#### Dataset excerpts:
________________

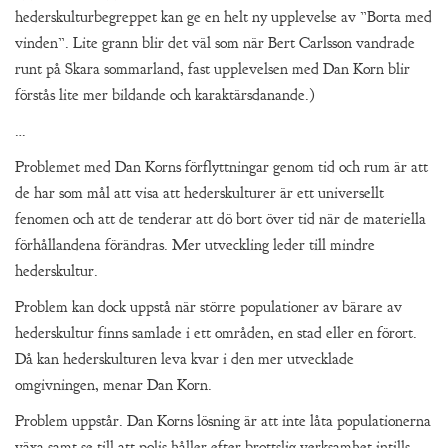
hederskulturbegreppet kan ge en helt ny upplevelse av ”Borta med
vinden”. Lite grann blir det väl som när Bert Carlsson vandrade
runt på Skara sommarland, fast upplevelsen med Dan Korn blir
förstås lite mer bildande och karaktärsdanande.)
…
Problemet med Dan Korns förflyttningar genom tid och rum är att
de har som mål att visa att hederskulturer är ett universellt
fenomen och att de tenderar att dö bort över tid när de materiella
förhållandena förändras. Mer utveckling leder till mindre
hederskultur.
Problem kan dock uppstå när större populationer av bärare av
hederskultur finns samlade i ett områden, en stad eller en förort.
Då kan hederskulturen leva kvar i den mer utvecklade
omgivningen, menar Dan Korn.
Problem uppstår. Dan Korns lösning är att inte låta populationerna
växa samt se till att polis håller efter brottslig verksamhet intills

________________

#### Problem statement:
Whenever a line above includes the string "Korns", copy it.

#### Result of this exercise:
Problemet med Dan Korns förflyttningar genom tid och rum är att
Problem uppstår. Dan Korns lösning är att inte låta populationerna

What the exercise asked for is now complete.